First, package both the Edge Service and Book Service application as container images leveraging the Cloud Native Buildpacks integration provided by Spring Boot. For each application, run the following task:

./gradlew bootBuildImage

Then, from the project root folder, run Docker Compose.

docker-compose up -d

The Edge Service application is exposed on port 9000 while Book Service on port 9001. The applications require authentication through OAuth2/OpenID Connect. You can log in as Isabelle (isabelle/password) or Bjorn (bjorn/password).

Observability Stack

Both Spring Boot applications are observable, as any cloud native application should. Prometheus metrics are backed by Spring Boot Actuator and Micrometer Metrics. Distributed tracing is backed by OpenTelemetry and Micrometer Tracing.

Grafana lets you query and visualize logs, metrics, and traces from your applications. After running the Docker Compose configuration as explained in the previous section, you can access Grafana on port 3000. It provides already dashboards to visualize metrics from Spring Boot, Spring Cloud Gateway, and Spring Cloud Circuit Breaker.
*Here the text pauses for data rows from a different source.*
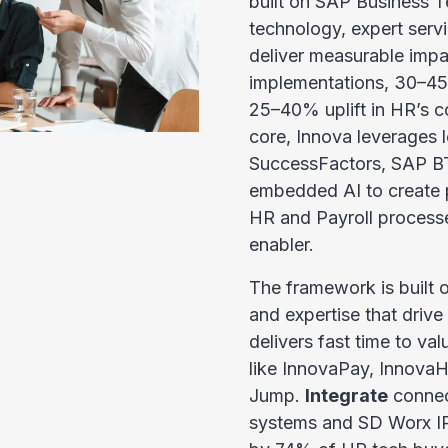
built on SAP Business Te
technology, expert serv
deliver measurable impa
implementations, 30–45%
25–40% uplift in HR’s con
core, Innova leverages 
SuccessFactors, SAP B
embedded AI to create pr
HR and Payroll processe
enabler.
The framework is built o
and expertise that driv
delivers fast time to va
like InnovaPay, Innova
Jump.
Integrate
connec
systems and SD Worx IP 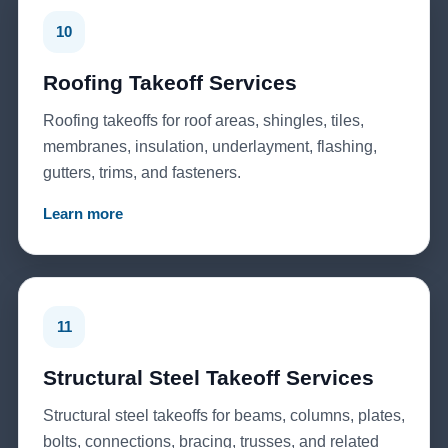
10
Roofing Takeoff Services
Roofing takeoffs for roof areas, shingles, tiles,
membranes, insulation, underlayment, flashing,
gutters, trims, and fasteners.
Learn more
11
Structural Steel Takeoff Services
Structural steel takeoffs for beams, columns, plates,
bolts, connections, bracing, trusses, and related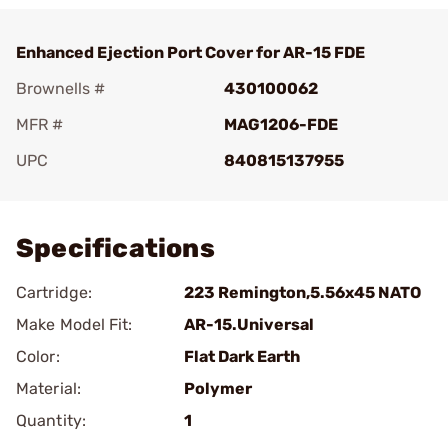
Enhanced Ejection Port Cover for AR-15 FDE
Brownells #
430100062
MFR #
MAG1206-FDE
UPC
840815137955
Add To Favorite
Specifications
Cartridge:
223 Remington,5.56x45 NATO
Make Model Fit:
AR-15.Universal
Color:
Flat Dark Earth
Material:
Polymer
Quantity:
1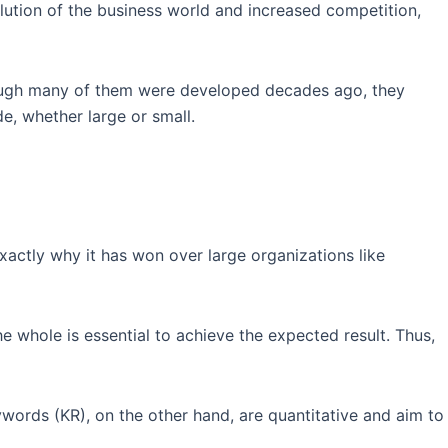
ution of the business world and increased competition,
though many of them were developed decades ago, they
, whether large or small.
xactly why it has won over large organizations like
he whole is essential to achieve the expected result. Thus,
ywords (KR), on the other hand, are quantitative and aim to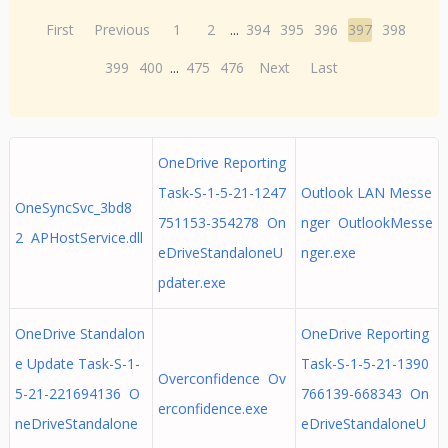
First
Previous
1
2
...
394
395
396
397
398
399
400
...
475
476
Next
Last
OneDrive Reporting
Task-S-1-5-21-1247
Outlook LAN Messe
OneSyncSvc_3bd8
751153-354278 On
nger OutlookMesse
2 APHostService.dll
eDriveStandaloneU
nger.exe
pdater.exe
OneDrive Standalon
OneDrive Reporting
e Update Task-S-1-
Task-S-1-5-21-1390
Overconfidence Ov
5-21-221694136 O
766139-668343 On
erconfidence.exe
neDriveStandalone
eDriveStandaloneU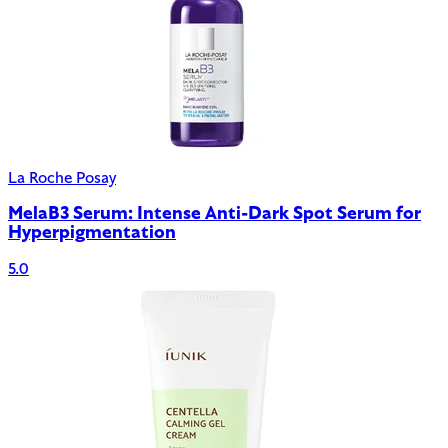
La Roche Posay
MelaB3 Serum: Intense Anti-Dark Spot Serum for
Hyperpigmentation
5.0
In the "Explore" panel, you can query logs from Loki, metrics from Prometheus, and traces from Tempo.

Loki is a log aggregation system part of the Grafana observability stack. "It's like Prometheus, but for logs." Logs are available for inspecting from Grafana.

Tempo is a distributed tracing backend part of the Grafana observability stack. Spring Boot applications sends traces to Tempo, which made them available for inspecting from Grafana. The traces follows the OpenTelemetry format and protocol.

Prometheus is a monitoring system part of the Grafana observability stack. It parses the metrics endpoints exposed by Spring Boot applications (/actuator/prometheus). Metrics are available for inspecting and dashboarding from Grafana.